Current Management of Salicylate-induced Pulmonary Edema

James K. Glisson, MD, PharmD; Telciane S. Vesa, MD; Mark R. Bowling, MD, FACP


South Med J. 2011;104(3):225-232. 

In This Article


A total of 39 publications were included in this review describing patients age 19 or older.[1–39] A total of 139 cases of possible SIPE in adults have been documented. Many of the cases published are from 1950 to the 1980's, and the amount of clinical information included often made interpretation of data difficult. The majority of excluded publications involved pediatric cases or review articles. The Table lists publications included in this review, plus a brief description.[1–39] Many pediatric cases result from accidental overdose and potentially would not have the confounder of "acute or chronic" or simply "chronic" use; therefore, pediatric cases were excluded.

Some information on SIPE was derived from retrospective chart reviews and included post-mortem data. It has been suggested that cigarette smoking, chronic salicylate ingestion, metabolic acidosis, and neurological symptoms on admission are strong risk factors for the development of SIPE in adults over 30 years of age.[18,20] However, the data is not conclusive regarding the risk of SIPE in patients who smoke. Also, Anderson et al[10] does not clearly comment on multi-drug ingestions, a possible contributor to the development of pulmonary edema. This information is especially important in cases of co-ingestion of salicylates with central nervous system (CNS) depressants. Finally, both Anderson et al[10] and Heffner and Sahn[16] briefly discuss treatment regimens of the patients included, but fail to report the use of CNS depressants or ventilator settings. Walters et al[19] makes little mention of treatment regimen, but does note the co-ingestion of acetaminophen in one patient with SIPE. Although these investigations were published about 30 years ago and are incomplete, they do provide a foundation for the medical community to build upon.
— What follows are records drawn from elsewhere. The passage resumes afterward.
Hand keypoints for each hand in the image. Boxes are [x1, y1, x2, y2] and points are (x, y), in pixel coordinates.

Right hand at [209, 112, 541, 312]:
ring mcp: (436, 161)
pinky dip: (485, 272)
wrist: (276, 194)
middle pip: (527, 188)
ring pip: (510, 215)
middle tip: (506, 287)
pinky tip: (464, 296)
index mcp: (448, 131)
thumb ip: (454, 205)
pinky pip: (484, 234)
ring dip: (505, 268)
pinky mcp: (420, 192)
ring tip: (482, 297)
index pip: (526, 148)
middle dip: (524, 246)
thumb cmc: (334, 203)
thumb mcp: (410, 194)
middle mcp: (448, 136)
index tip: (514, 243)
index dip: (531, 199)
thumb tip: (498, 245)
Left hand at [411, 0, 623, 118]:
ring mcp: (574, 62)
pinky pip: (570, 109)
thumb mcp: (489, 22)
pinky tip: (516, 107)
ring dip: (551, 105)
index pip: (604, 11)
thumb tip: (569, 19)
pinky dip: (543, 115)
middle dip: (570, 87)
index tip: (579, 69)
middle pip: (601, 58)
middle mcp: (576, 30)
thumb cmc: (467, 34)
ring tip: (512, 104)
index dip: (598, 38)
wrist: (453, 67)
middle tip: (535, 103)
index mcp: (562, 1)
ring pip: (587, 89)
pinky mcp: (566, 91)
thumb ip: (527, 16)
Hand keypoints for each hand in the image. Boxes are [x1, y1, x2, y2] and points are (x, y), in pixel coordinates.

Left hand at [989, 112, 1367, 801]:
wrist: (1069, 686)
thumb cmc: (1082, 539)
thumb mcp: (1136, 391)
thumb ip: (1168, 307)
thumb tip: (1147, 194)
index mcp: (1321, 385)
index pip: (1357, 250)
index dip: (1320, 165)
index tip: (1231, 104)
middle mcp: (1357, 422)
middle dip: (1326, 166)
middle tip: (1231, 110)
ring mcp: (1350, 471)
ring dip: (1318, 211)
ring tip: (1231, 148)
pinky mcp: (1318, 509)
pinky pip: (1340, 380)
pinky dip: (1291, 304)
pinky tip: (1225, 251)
Many of the publications have confounding factors and often do not include clear information on ingestion type (n = 15) or smoking history (n = 28), despite both being suggested risk factors.[1–13,15–18,22–29,32–35,39] Additional research on SIPE is needed to clearly define patients who may be at greatest risk of developing this condition.

Contributing to the perplexity of SIPE, the terminology in the literature is inconsistent with the use of terms such as "chronic," "acute," and "acute on chronic," when referring to salicylate intoxication and use. For example, a retrospective review defined acute as a single ingestion, while chronic was repetitive administration for a minimum of twelve hours.[40] A recent guideline by the American Association of Poison Control Centers suggests a standardization of these terms.[41] Acute is defined as exposure of less than eight hours, whereas chronic is defined as exposure longer than this duration. Some publications refer to "acute" toxicity when it actually occurred over several days. In this review and in the Table, these standardized definitions are utilized.[41]

Finally, the biochemical cause of pulmonary edema may be related to an increase in permeability within the capillaries of the lung leading to "protein leakage" and transudation of fluid in both renal and pulmonary tissues. The alteration in renal tubule permeability may lead to a change in colloid osmotic pressure and thus facilitate pulmonary edema. Also, an alteration of prostacyclin production, which influences capillary permeability, may play a role.[10,14,42] An investigation by Bowers et al[43] in sheep demonstrated intravenous administration of aspirin-caused noncardiogenic pulmonary edema without altering pulmonary vascular pressures. However, the exact mechanism of SIPE is yet to be completely elucidated.